Saved data entries.
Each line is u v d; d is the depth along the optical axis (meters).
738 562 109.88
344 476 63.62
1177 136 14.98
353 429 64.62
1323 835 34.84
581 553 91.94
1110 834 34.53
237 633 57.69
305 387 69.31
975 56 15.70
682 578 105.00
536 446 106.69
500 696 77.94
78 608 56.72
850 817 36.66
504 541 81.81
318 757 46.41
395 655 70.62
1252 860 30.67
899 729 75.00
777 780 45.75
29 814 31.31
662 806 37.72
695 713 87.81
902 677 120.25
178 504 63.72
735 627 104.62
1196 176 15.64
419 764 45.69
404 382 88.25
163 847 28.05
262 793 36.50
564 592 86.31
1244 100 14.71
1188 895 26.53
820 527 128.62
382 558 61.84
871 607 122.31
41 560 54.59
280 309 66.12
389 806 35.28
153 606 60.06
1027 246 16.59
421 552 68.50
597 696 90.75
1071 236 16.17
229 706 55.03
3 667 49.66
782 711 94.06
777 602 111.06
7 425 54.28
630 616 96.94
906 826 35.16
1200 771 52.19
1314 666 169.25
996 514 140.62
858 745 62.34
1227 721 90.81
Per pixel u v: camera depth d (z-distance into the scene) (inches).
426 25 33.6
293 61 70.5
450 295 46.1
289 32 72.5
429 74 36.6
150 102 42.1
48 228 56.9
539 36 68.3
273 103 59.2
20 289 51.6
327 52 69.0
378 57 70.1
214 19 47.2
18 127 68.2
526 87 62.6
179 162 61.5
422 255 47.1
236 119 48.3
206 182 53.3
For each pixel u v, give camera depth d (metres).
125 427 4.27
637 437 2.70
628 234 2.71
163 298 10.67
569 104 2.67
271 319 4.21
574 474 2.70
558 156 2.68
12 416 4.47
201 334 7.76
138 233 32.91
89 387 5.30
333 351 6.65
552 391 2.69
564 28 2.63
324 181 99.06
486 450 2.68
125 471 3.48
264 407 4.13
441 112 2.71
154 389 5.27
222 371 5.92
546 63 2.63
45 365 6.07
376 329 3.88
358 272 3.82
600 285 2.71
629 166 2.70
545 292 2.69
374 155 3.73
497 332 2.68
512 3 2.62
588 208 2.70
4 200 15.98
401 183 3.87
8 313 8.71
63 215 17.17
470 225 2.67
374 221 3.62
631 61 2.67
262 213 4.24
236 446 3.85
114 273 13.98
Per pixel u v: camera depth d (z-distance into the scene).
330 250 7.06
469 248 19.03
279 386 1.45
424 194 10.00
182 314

---

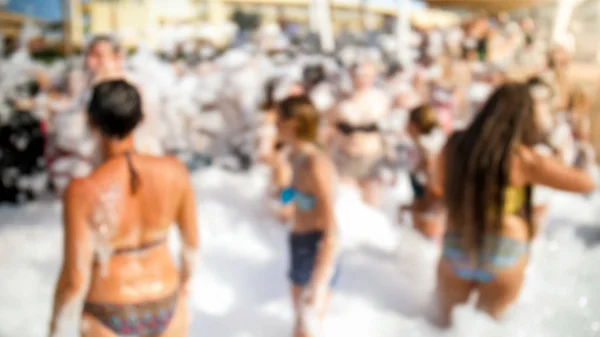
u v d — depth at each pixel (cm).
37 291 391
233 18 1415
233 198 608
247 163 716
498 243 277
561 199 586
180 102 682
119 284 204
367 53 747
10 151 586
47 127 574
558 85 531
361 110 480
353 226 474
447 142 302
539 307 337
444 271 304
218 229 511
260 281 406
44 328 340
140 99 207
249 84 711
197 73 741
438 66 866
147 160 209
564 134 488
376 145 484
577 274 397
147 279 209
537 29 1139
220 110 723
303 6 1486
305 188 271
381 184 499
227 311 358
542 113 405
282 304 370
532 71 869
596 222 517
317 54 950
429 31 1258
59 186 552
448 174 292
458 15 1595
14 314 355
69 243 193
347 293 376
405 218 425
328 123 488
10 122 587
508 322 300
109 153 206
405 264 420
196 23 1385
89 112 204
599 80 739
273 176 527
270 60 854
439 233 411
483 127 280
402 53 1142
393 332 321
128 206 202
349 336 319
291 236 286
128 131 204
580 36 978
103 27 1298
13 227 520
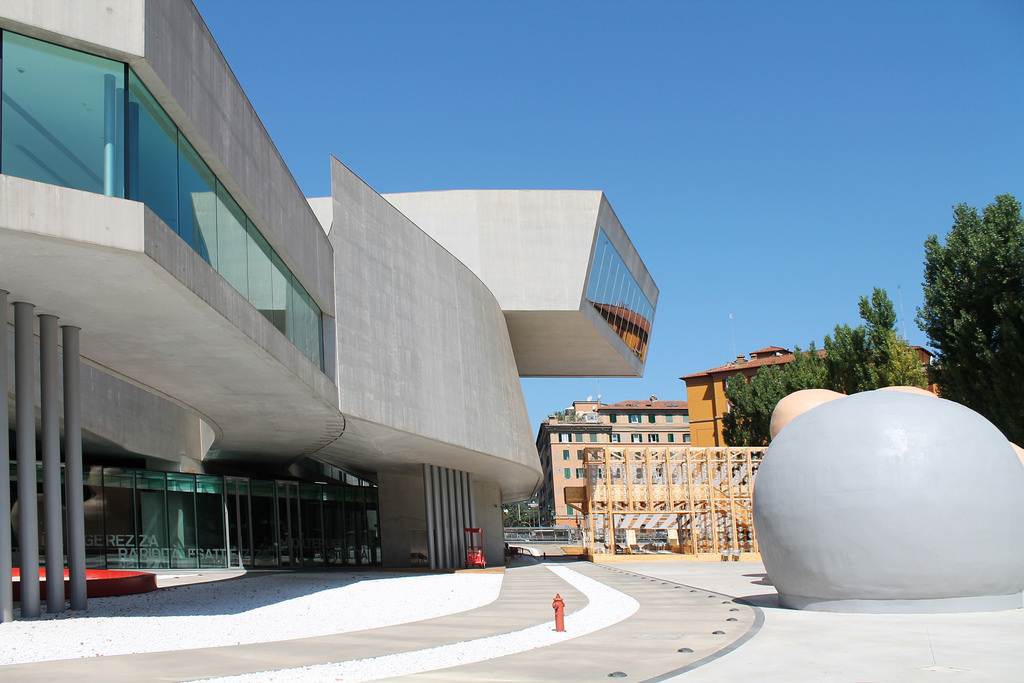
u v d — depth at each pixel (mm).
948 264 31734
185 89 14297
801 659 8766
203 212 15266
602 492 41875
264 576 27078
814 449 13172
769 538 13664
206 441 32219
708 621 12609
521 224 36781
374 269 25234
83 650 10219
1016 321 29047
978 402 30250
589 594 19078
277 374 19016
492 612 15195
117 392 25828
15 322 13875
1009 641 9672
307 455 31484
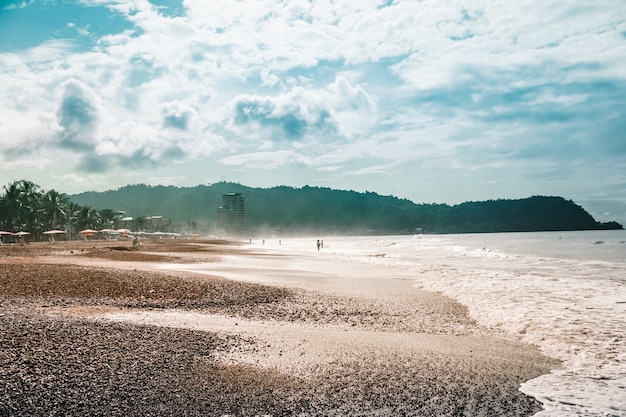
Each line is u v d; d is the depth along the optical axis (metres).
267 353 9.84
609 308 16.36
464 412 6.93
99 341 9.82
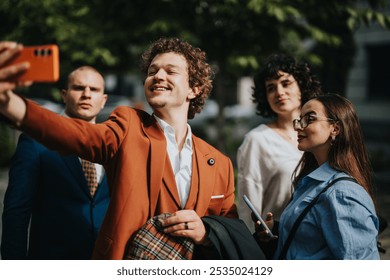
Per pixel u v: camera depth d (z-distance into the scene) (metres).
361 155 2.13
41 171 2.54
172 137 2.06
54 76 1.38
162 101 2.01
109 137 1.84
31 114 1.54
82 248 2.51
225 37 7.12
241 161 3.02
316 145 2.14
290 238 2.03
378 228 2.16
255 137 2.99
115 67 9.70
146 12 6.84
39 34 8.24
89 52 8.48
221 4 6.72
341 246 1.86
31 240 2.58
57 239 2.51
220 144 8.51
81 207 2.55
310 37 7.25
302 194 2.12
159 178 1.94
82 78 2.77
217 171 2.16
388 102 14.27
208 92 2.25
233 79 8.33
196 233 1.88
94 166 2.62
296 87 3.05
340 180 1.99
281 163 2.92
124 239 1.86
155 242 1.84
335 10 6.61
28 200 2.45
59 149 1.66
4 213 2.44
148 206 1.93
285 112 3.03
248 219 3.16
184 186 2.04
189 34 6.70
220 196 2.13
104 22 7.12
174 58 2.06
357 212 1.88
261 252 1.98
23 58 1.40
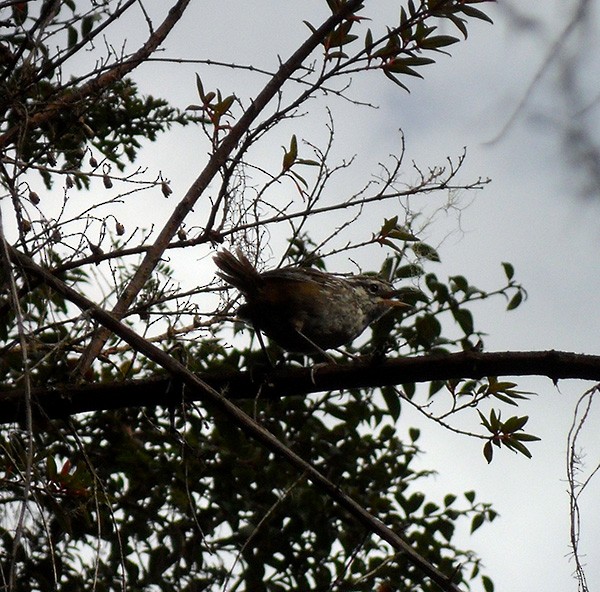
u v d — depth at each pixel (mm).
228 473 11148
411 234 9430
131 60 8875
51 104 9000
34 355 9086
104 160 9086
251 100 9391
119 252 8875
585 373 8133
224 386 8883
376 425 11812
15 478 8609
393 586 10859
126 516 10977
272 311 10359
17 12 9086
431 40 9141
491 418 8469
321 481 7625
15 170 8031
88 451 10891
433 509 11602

* * *

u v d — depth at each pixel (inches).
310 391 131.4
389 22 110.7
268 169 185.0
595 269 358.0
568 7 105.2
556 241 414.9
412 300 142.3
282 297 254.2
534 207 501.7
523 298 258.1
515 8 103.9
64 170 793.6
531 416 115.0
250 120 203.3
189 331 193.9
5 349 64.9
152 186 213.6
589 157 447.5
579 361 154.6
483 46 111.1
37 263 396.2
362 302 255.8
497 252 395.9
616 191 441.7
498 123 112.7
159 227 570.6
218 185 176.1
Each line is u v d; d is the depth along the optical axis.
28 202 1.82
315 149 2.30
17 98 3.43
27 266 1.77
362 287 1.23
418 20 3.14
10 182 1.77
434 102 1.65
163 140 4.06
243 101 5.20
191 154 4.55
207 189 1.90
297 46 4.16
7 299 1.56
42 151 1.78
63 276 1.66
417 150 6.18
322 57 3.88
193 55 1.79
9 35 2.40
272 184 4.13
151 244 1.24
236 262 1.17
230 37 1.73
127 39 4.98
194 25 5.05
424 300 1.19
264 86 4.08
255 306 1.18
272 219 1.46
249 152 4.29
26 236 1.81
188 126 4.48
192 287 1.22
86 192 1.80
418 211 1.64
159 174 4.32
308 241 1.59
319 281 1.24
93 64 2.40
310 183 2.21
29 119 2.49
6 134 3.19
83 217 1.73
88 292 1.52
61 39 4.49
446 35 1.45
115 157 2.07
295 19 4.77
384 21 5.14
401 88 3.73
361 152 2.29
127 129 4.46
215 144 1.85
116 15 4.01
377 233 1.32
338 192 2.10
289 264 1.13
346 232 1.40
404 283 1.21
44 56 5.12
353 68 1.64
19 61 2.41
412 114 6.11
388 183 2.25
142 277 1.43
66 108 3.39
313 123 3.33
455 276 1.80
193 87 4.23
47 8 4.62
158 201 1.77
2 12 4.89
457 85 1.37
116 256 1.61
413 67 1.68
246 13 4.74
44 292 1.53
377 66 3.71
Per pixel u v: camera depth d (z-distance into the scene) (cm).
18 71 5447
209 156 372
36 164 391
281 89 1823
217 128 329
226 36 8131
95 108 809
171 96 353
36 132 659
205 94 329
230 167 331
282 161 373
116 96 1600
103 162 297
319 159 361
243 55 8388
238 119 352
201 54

Work to be completed.
Transcribe the lines above between the line holding "optical axis (meters)." and the line holding "318 757 46.41", inclusive, exactly as they stand and with nothing added.

Response.
Each line is u v d; d is the depth along the optical axis (meters).
738 562 109.88
344 476 63.62
1177 136 14.98
353 429 64.62
1323 835 34.84
581 553 91.94
1110 834 34.53
237 633 57.69
305 387 69.31
975 56 15.70
682 578 105.00
536 446 106.69
500 696 77.94
78 608 56.72
850 817 36.66
504 541 81.81
318 757 46.41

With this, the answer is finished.